I just finished reading what I believe is the novel of the year — “The Goldfinch” by Donna Tartt.
Tartt has been widely praised for her writing since she came on the literary scene back in 1992 when “The Secret History” was published. I read it, liked it and forgot it but I’ll never forget “The Goldfinch.” This book — nominally about a young boy’s life and his fascination with one particular painting — is so well-written that I found myself highlighting sentence after sentence until I just stopped because the entire book is that good.

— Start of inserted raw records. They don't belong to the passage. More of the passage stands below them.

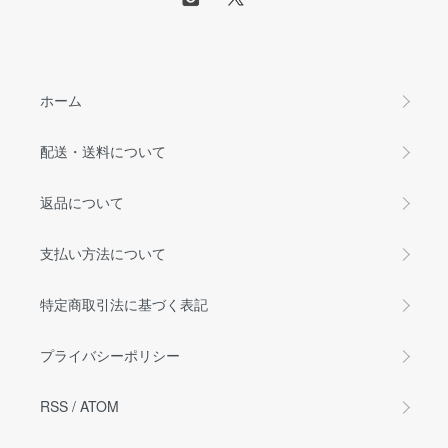
ホーム
配送・送料について
返品について
支払い方法について
特定商取引法に基づく表記
プライバシーポリシー
RSS
/
ATOM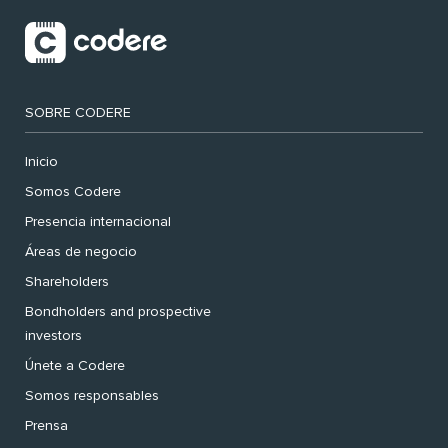
SOBRE CODERE
Inicio
Somos Codere
Presencia internacional
Áreas de negocio
Shareholders
Bondholders and prospective
investors
Únete a Codere
Somos responsables
Prensa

This is one novel where everything came together for Tartt — characters, dialogue, plot and, most of all, ideas. I’m not a huge fan of a lot of literary novels because many of them are all about the writing and not so much about the plot. This book has the writing and plot and is a rare literary page-turner full of characters you care about. I dare say that Boris, friend of the main character Theo Decker, nearly steals the story. He is full of life with a dark side best enjoyed from afar; he is deliciously entertaining.
Reading this, I was most reminded of Holden Caulfield from that other watershed novel but the friendship between Theo and Boris also brings to mind “The Adventures of Huckleberry Finn.” That said, the last chapter of the book is reminiscent of “The Great Gatsby.”
I think you get the idea — I loved this book and I have to laugh when Amazon suggests “books similar to ‘The Goldfinch.'” They don’t exist.